#### Task brief:
Output everything from the start of the rows down through the line containing "Golden Retriever Hobbyzucht mit viel He", including both ends and reproducing each line character for character. Leave the pictures out.

#### Supplied entries:

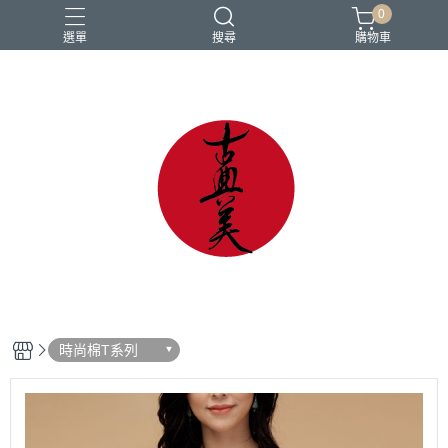
0
選單
搜尋
購物車
中國風
亞麻
古典
棉麻
茶禪服
時尚棉T系列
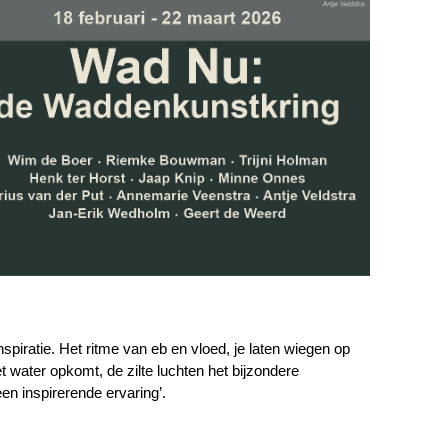
iratie. Het ritme van eb en vloed, je laten wiegen op
t water opkomt, de zilte luchten het bijzondere
en inspirerende ervaring’.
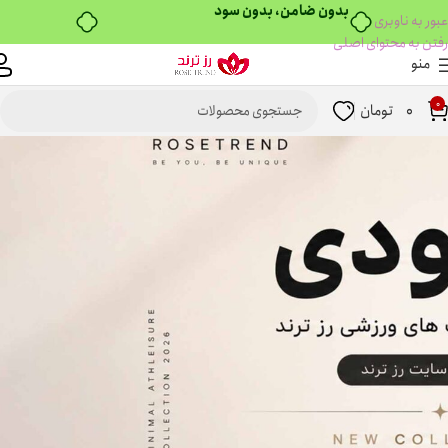
خرید قسطی با ترب‌پی
عبور به ناوبری
رفتن به محتوای اصلی
منو
0
0
تومان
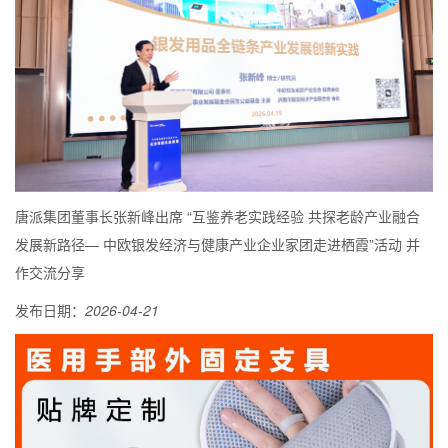
唐派集团董事长张新峰出席 “互鉴养老实践经验 共探老龄产业融合
发展新路径— 中欧银发经济与健康产业企业家团走进栖霞”活动 并
作交流分享
发布日期：
2026-04-21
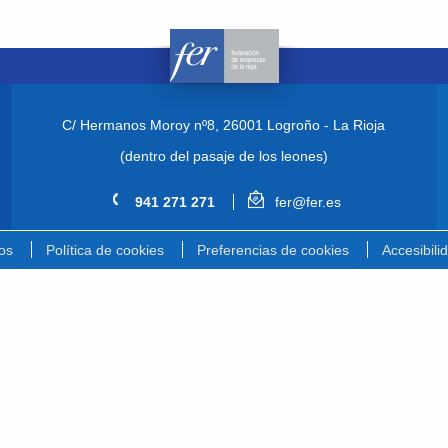
C/ Hermanos Moroy nº8,
26001 Logroño - La Rioja
(dentro del pasaje de los leones)
941 271 271
fer@fer.es
os
Política de cookies
Preferencias de cookies
Accesibili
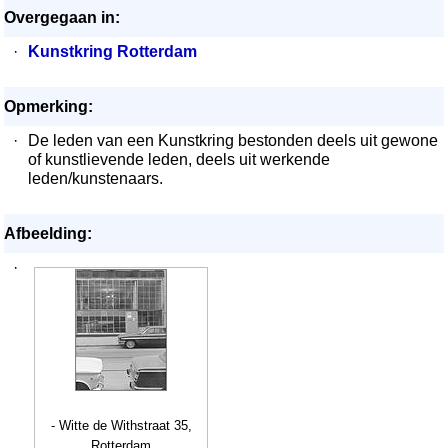
Overgegaan in:
·
Kunstkring Rotterdam
Opmerking:
·
De leden van een Kunstkring bestonden deels uit gewone
of kunstlievende leden, deels uit werkende
leden/kunstenaars.
Afbeelding:
·
- Witte de Withstraat 35,
Rotterdam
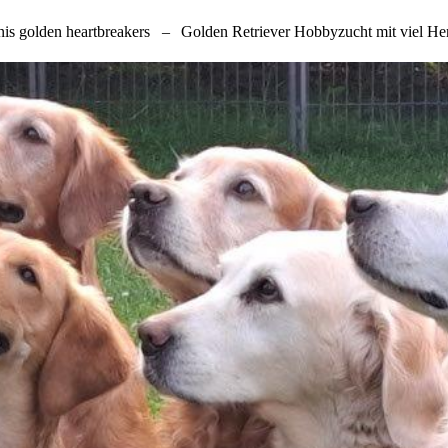
nis golden heartbreakers
–
Golden Retriever Hobbyzucht mit viel He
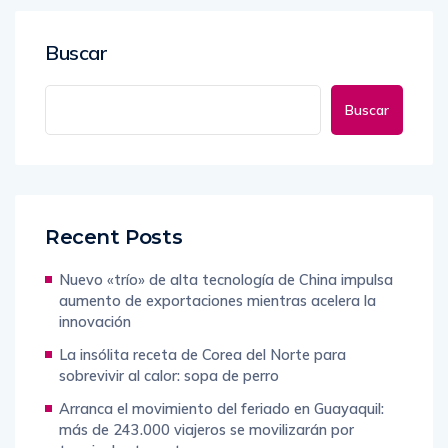
Buscar
Buscar
Recent Posts
Nuevo «trío» de alta tecnología de China impulsa
aumento de exportaciones mientras acelera la
innovación
La insólita receta de Corea del Norte para
sobrevivir al calor: sopa de perro
Arranca el movimiento del feriado en Guayaquil:
más de 243.000 viajeros se movilizarán por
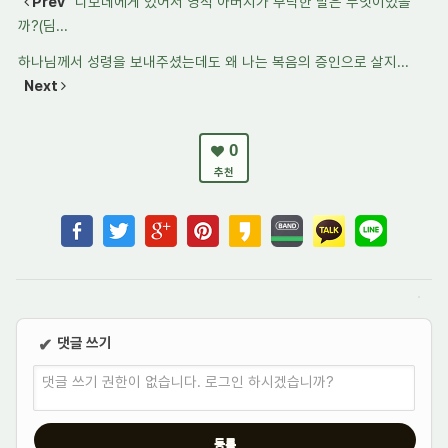
Prev
디모데에게 있어서 영적 아버지가 부탁한 말은 무엇이었을
까?(딤...
하나님께서 성령을 보내주셨는데도 왜 나는 복음의 증인으로 살지...
Next
0
추천
댓글 쓰기
✔
댓글 쓰기 권한이 없습니다. 로그인 하시겠습니까?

#### Answer to this exercise:
0
選單
搜尋
購物車
中國風
亞麻
古典
棉麻
茶禪服
時尚棉T系列
iratie. Het ritme van eb en vloed, je laten wiegen op
t water opkomt, de zilte luchten het bijzondere
en inspirerende ervaring’.
خرید قسطی با ترب‌پی
عبور به ناوبری
رفتن به محتوای اصلی
منو
0
0
تومان
唐派集团董事长张新峰出席 “互鉴养老实践经验 共探老龄产业融合
发展新路径— 中欧银发经济与健康产业企业家团走进栖霞”活动 并
作交流分享
发布日期：
2026-04-21
C/ Hermanos Moroy nº8,
26001 Logroño - La Rioja
(dentro del pasaje de los leones)
941 271 271
fer@fer.es
os
Política de cookies
Preferencias de cookies
Accesibili
Overgegaan in:
·
Kunstkring Rotterdam
Opmerking:
·
De leden van een Kunstkring bestonden deels uit gewone
of kunstlievende leden, deels uit werkende
leden/kunstenaars.
Afbeelding:
·
- Witte de Withstraat 35,
Rotterdam
nis golden heartbreakers
–
Golden Retriever Hobbyzucht mit viel He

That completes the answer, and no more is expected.